M. C’est pour ça que vous vous surnommez “mama” ?
H. D. J’aime beaucoup qu’on m’appelle “mama”, c’est vrai. Janis Joplin adorait ça aussi, je trouve que c’est très rock’n’roll. Même si certains ne comprennent pas l’allusion et pensent aussitôt à la grosse mama noire qui prend soin de tout le monde ! Je suis plutôt une mama MILF, et quand je vois comment les femmes mûres attirent les jeunes mecs, je peux vous dire que je suis prête (rires).
M. En tant que célébrité noire et transgenre, vous ressentez une pression ?
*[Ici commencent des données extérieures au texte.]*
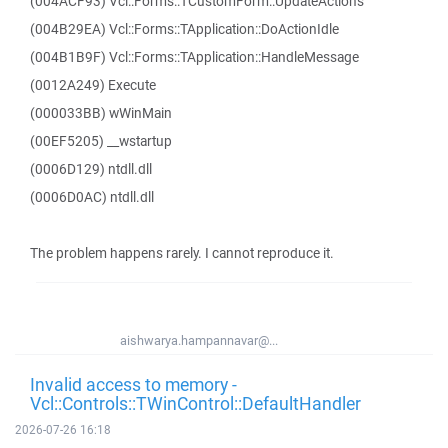
(004ACF93) Vcl::Forms::TCustomForm::UpdateActions
(004B29EA) Vcl::Forms::TApplication::DoActionIdle
(004B1B9F) Vcl::Forms::TApplication::HandleMessage
(0012A249) Execute
(000033BB) wWinMain
(00EF5205) __wstartup
(0006D129) ntdll.dll
(0006D0AC) ntdll.dll
The problem happens rarely. I cannot reproduce it.
aishwarya.hampannavar@...
Invalid access to memory -
Vcl::Controls::TWinControl::DefaultHandler
2026-07-26 16:18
H. D. Mais dès que je passe la porte de mon appartement, je la ressens, pas vous ? ! Même si j’ai la même vie que beaucoup, tout semble amplifié, certainement parce que je porte des faux cils (rires). Ensuite, que les choses soient claires, quand on parle de célébrité, je pense à Beyoncé ou à Andy Warhol. Alors que moi je fais partie d’une minuscule bulle où se mélangent clubbing, mode, musique et art. Je ne m’en plains pas, je suis entourée de gens ouverts d’esprit et qui me respectent, mais soyons réalistes, je suis comme tout le monde, je n’ai pas le pouvoir de changer les lois, d’arrêter le dérèglement climatique, etc. Je vis dans un espace protégé, mes préoccupations tournent surtout autour de l’heure à laquelle je vais jouer en club (rires).
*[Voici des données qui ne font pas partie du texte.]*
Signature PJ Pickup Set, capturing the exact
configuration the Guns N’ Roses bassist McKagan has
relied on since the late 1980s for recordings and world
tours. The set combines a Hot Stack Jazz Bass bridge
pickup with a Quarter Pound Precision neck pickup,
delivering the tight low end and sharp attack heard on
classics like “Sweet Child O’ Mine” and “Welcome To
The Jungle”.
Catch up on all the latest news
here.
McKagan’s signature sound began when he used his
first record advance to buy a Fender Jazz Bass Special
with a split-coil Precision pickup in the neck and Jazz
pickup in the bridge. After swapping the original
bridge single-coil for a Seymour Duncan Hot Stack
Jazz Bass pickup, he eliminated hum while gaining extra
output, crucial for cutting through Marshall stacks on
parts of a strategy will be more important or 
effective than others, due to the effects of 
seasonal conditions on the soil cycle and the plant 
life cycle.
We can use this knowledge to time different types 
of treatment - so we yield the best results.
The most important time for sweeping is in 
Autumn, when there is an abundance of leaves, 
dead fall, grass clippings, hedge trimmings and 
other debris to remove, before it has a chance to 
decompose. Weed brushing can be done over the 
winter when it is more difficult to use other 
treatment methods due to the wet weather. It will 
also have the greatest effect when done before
M. Quels sont les bons clubs, selon vous ?
H. D. Ceux où tout le monde danse, s’embrasse et a l’impression de passer le meilleur moment de sa vie, tout simplement. Et il y a beaucoup d’endroits dans le monde où c’est le cas, j’ai la chance d’être très polymorphe, sans avoir besoin de faire de concessions, et de mixer au Berghain à Berlin et ensuite à une fête disco à Ibiza, puis à un défilé de mode ou à une “Black Party” à New York. Sans me vanter, je pense que peu de DJs ont cette capacité de s’imposer sans rien renier de ce qu’ils jouent.
M. Vous êtes nostalgique du clubbing haut en couleur des 90’s ?
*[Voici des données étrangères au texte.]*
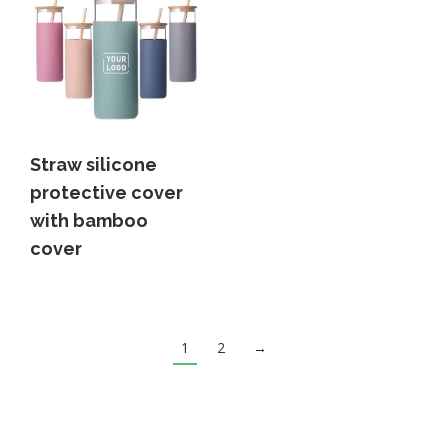
Straw silicone
protective cover
with bamboo
cover
1
2
→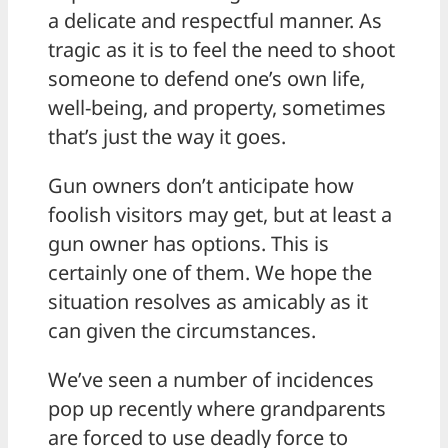
a delicate and respectful manner. As
tragic as it is to feel the need to shoot
someone to defend one’s own life,
well-being, and property, sometimes
that’s just the way it goes.
Gun owners don’t anticipate how
foolish visitors may get, but at least a
gun owner has options. This is
certainly one of them. We hope the
situation resolves as amicably as it
can given the circumstances.
We’ve seen a number of incidences
pop up recently where grandparents
are forced to use deadly force to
H. D. Non, je n’aime pas la nostalgie et le “c’était mieux avant“. Je pense que la plus grande erreur pour un artiste est de rester scotché dans le passé. On doit s’adapter au présent, le faire nôtre, au lieu de vivre dans les souvenirs. En fait, si, une chose me manque : que les gens s’habillent pour sortir. Toute cette folie à propos des sneakers me laisse de glace. Que ce soit à Los Angeles, à Mexico, à Paris ou à New York, c’est un peu comme si les gens n’avaient qu’un intérêt : le logo collé derrière leurs baskets ! Ça me déprime.